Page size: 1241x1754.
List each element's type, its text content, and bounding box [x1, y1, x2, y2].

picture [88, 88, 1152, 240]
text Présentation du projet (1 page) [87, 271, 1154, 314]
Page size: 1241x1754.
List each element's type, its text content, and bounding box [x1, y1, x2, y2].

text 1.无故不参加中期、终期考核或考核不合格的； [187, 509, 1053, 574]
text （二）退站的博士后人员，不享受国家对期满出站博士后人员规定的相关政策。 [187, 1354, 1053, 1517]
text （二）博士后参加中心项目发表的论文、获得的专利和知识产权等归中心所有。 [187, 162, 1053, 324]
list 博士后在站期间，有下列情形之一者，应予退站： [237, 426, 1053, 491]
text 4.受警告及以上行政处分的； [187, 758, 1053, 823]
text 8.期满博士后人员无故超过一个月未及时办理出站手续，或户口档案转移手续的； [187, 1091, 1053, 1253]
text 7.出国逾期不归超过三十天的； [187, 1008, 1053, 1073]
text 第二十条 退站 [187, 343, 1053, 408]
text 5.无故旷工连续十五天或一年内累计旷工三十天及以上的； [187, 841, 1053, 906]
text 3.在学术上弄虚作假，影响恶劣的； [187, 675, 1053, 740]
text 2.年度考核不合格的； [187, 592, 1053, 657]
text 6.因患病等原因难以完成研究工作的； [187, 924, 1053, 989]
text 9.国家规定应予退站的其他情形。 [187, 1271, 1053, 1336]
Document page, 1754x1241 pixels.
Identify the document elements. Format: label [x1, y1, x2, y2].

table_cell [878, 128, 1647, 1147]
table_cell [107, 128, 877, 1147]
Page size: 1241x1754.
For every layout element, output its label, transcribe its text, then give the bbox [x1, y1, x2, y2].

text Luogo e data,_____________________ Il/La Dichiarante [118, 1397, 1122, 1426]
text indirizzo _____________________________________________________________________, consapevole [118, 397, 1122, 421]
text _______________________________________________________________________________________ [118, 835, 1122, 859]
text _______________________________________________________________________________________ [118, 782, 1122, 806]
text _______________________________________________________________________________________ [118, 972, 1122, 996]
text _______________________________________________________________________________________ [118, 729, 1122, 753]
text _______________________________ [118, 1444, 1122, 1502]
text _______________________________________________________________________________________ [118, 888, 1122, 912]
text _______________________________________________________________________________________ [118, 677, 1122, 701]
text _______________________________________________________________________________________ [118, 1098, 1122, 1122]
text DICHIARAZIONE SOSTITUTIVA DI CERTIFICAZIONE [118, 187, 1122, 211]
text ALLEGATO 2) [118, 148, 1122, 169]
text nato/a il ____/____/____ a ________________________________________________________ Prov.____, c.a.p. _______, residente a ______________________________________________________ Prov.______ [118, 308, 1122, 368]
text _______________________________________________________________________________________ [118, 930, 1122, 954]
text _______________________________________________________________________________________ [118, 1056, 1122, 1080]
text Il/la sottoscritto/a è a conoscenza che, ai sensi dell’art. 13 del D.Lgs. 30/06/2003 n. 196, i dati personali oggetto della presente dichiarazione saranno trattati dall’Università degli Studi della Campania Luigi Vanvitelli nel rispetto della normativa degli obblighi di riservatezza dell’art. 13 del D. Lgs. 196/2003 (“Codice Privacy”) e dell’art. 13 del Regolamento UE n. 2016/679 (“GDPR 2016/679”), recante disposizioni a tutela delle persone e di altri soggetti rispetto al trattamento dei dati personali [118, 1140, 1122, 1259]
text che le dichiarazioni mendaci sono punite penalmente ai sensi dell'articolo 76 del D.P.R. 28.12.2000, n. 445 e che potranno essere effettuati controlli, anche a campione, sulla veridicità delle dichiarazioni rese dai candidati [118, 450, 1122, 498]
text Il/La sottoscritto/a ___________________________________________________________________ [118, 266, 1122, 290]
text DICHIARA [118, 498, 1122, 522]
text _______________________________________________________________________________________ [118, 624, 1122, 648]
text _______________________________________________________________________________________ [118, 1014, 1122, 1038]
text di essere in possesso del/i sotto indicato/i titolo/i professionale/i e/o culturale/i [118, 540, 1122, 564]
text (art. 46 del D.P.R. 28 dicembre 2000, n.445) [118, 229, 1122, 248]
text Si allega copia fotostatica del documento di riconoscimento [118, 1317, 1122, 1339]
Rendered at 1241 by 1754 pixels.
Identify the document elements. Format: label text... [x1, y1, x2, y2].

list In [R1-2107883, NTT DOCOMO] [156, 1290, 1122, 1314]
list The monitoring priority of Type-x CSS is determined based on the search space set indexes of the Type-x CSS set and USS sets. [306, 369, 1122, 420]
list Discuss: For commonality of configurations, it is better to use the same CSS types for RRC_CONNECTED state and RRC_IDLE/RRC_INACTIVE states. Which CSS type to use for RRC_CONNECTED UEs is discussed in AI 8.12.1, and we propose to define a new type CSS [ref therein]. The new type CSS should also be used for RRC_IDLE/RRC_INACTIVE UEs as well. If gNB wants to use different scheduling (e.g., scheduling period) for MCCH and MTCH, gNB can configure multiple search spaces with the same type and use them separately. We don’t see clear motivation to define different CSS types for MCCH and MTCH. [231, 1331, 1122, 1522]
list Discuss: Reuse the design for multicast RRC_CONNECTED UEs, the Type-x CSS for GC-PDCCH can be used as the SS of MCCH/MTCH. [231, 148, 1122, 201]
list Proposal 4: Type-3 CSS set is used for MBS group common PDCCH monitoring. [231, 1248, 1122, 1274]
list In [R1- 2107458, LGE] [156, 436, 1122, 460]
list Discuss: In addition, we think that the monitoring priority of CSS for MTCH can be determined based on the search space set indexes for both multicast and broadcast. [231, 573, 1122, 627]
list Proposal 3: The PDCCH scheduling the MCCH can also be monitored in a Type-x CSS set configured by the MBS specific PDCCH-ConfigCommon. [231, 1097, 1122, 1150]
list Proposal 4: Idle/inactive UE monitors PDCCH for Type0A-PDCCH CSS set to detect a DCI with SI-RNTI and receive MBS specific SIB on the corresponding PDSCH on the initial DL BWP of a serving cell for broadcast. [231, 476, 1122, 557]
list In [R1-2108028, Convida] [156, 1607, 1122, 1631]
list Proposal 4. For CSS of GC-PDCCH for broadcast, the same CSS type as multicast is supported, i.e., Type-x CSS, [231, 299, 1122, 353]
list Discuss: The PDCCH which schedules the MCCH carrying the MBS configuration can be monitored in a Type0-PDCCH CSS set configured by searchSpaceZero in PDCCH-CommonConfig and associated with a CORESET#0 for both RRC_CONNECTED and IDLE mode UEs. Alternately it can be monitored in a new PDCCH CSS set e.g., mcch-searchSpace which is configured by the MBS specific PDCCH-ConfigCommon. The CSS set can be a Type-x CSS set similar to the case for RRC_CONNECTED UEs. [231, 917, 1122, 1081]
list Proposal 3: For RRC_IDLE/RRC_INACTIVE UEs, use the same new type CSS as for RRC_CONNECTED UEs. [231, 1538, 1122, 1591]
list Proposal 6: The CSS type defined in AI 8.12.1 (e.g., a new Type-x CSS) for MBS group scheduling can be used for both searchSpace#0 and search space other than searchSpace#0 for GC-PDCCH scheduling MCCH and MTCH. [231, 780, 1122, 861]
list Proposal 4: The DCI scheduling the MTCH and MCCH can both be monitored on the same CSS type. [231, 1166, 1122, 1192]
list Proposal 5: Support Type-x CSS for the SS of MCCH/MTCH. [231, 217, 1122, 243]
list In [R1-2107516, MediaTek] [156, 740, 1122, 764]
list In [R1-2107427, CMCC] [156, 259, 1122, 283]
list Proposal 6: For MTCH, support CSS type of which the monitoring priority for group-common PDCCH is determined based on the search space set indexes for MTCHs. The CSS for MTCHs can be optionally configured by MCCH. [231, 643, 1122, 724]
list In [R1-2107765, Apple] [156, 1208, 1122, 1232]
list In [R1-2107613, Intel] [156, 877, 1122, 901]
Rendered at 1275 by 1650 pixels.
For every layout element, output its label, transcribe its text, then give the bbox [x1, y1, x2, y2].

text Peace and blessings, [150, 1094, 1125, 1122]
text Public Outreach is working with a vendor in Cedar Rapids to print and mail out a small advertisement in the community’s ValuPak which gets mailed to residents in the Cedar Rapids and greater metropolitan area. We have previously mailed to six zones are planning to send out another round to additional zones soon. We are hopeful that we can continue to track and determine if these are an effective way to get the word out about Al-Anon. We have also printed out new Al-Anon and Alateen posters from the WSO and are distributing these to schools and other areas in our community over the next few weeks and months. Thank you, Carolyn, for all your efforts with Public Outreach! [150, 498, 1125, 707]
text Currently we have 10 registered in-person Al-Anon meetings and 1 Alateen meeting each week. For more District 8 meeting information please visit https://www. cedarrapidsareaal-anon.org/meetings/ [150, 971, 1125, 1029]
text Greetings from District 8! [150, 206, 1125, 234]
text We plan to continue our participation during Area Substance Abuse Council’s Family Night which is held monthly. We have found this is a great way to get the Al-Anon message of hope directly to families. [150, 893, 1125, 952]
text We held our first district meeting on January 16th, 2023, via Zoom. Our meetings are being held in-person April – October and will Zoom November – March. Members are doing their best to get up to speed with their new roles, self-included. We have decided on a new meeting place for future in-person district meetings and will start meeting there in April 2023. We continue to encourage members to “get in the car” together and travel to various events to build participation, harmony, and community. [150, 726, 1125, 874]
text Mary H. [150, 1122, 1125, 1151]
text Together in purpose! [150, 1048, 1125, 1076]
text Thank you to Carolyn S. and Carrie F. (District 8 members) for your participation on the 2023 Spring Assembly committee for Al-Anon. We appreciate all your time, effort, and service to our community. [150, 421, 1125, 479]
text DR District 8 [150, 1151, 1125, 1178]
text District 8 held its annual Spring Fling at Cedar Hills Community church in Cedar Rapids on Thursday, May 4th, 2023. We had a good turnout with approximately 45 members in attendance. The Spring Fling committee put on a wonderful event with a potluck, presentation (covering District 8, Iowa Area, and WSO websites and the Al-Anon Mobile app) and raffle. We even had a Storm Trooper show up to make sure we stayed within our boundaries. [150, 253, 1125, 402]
-------
[Work instructions] Look through the entries above. Copy each line in which the string "committee" occurs.

[Answer to the problem]
text Thank you to Carolyn S. and Carrie F. (District 8 members) for your participation on the 2023 Spring Assembly committee for Al-Anon. We appreciate all your time, effort, and service to our community. [150, 421, 1125, 479]
text District 8 held its annual Spring Fling at Cedar Hills Community church in Cedar Rapids on Thursday, May 4th, 2023. We had a good turnout with approximately 45 members in attendance. The Spring Fling committee put on a wonderful event with a potluck, presentation (covering District 8, Iowa Area, and WSO websites and the Al-Anon Mobile app) and raffle. We even had a Storm Trooper show up to make sure we stayed within our boundaries. [150, 253, 1125, 402]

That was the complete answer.